**** Records for this exercise ****

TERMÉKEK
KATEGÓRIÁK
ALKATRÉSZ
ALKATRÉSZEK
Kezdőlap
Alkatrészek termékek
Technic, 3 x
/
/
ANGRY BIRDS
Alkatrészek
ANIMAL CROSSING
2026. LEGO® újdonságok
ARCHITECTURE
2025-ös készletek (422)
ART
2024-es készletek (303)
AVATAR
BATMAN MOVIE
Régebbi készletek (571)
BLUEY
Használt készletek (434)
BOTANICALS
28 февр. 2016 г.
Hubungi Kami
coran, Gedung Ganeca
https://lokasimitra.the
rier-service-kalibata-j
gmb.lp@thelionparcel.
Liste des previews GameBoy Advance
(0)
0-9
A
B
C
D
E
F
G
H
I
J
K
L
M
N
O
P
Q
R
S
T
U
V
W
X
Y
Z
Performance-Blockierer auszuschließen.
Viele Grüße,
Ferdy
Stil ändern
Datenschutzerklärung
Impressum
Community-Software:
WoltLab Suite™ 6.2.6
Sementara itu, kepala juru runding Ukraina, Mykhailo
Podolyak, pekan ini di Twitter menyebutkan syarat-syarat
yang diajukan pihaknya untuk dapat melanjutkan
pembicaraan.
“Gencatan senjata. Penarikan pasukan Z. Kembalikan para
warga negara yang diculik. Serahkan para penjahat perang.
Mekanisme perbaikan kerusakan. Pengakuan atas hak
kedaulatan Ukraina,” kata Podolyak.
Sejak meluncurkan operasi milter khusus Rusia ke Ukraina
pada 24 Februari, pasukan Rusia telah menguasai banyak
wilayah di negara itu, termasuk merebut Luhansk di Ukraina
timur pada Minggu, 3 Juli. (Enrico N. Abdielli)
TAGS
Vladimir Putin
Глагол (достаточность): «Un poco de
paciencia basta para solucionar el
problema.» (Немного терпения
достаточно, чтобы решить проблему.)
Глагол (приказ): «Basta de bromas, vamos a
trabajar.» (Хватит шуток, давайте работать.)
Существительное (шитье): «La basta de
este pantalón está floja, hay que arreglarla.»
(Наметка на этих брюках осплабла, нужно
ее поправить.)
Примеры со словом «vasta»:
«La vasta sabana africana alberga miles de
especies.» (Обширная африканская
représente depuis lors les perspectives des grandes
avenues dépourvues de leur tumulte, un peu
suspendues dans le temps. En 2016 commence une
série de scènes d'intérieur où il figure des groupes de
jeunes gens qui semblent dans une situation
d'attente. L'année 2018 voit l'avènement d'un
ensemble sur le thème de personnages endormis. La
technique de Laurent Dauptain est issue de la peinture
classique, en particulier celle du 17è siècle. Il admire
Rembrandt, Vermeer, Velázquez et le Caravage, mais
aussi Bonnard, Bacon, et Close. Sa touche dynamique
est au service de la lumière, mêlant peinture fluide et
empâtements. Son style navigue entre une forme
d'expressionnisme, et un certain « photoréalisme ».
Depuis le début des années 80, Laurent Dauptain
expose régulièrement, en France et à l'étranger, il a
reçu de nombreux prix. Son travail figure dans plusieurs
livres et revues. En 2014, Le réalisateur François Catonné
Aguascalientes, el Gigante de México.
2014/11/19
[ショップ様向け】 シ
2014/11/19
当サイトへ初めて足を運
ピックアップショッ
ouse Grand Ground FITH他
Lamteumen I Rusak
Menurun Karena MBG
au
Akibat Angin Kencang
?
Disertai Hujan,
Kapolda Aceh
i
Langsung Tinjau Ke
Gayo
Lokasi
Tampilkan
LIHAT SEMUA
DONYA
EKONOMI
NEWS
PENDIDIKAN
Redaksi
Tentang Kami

****

> **Task instructions**:
Transcribe the data above in its entirety, exactly.

> **Result**:
TERMÉKEK
KATEGÓRIÁK
ALKATRÉSZ
ALKATRÉSZEK
Kezdőlap
Alkatrészek termékek
Technic, 3 x
/
/
ANGRY BIRDS
Alkatrészek
ANIMAL CROSSING
2026. LEGO® újdonságok
ARCHITECTURE
2025-ös készletek (422)
ART
2024-es készletek (303)
AVATAR
BATMAN MOVIE
Régebbi készletek (571)
BLUEY
Használt készletek (434)
BOTANICALS
28 февр. 2016 г.
Hubungi Kami
coran, Gedung Ganeca
https://lokasimitra.the
rier-service-kalibata-j
gmb.lp@thelionparcel.
Liste des previews GameBoy Advance
(0)
0-9
A
B
C
D
E
F
G
H
I
J
K
L
M
N
O
P
Q
R
S
T
U
V
W
X
Y
Z
Performance-Blockierer auszuschließen.
Viele Grüße,
Ferdy
Stil ändern
Datenschutzerklärung
Impressum
Community-Software:
WoltLab Suite™ 6.2.6
Sementara itu, kepala juru runding Ukraina, Mykhailo
Podolyak, pekan ini di Twitter menyebutkan syarat-syarat
yang diajukan pihaknya untuk dapat melanjutkan
pembicaraan.
“Gencatan senjata. Penarikan pasukan Z. Kembalikan para
warga negara yang diculik. Serahkan para penjahat perang.
Mekanisme perbaikan kerusakan. Pengakuan atas hak
kedaulatan Ukraina,” kata Podolyak.
Sejak meluncurkan operasi milter khusus Rusia ke Ukraina
pada 24 Februari, pasukan Rusia telah menguasai banyak
wilayah di negara itu, termasuk merebut Luhansk di Ukraina
timur pada Minggu, 3 Juli. (Enrico N. Abdielli)
TAGS
Vladimir Putin
Глагол (достаточность): «Un poco de
paciencia basta para solucionar el
problema.» (Немного терпения
достаточно, чтобы решить проблему.)
Глагол (приказ): «Basta de bromas, vamos a
trabajar.» (Хватит шуток, давайте работать.)
Существительное (шитье): «La basta de
este pantalón está floja, hay que arreglarla.»
(Наметка на этих брюках осплабла, нужно
ее поправить.)
Примеры со словом «vasta»:
«La vasta sabana africana alberga miles de
especies.» (Обширная африканская
représente depuis lors les perspectives des grandes
avenues dépourvues de leur tumulte, un peu
suspendues dans le temps. En 2016 commence une
série de scènes d'intérieur où il figure des groupes de
jeunes gens qui semblent dans une situation
d'attente. L'année 2018 voit l'avènement d'un
ensemble sur le thème de personnages endormis. La
technique de Laurent Dauptain est issue de la peinture
classique, en particulier celle du 17è siècle. Il admire
Rembrandt, Vermeer, Velázquez et le Caravage, mais
aussi Bonnard, Bacon, et Close. Sa touche dynamique
est au service de la lumière, mêlant peinture fluide et
empâtements. Son style navigue entre une forme
d'expressionnisme, et un certain « photoréalisme ».
Depuis le début des années 80, Laurent Dauptain
expose régulièrement, en France et à l'étranger, il a
reçu de nombreux prix. Son travail figure dans plusieurs
livres et revues. En 2014, Le réalisateur François Catonné
Aguascalientes, el Gigante de México.
2014/11/19
[ショップ様向け】 シ
2014/11/19
当サイトへ初めて足を運
ピックアップショッ
ouse Grand Ground FITH他
Lamteumen I Rusak
Menurun Karena MBG
au
Akibat Angin Kencang
?
Disertai Hujan,
Kapolda Aceh
i
Langsung Tinjau Ke
Gayo
Lokasi
Tampilkan
LIHAT SEMUA
DONYA
EKONOMI
NEWS
PENDIDIKAN
Redaksi
Tentang Kami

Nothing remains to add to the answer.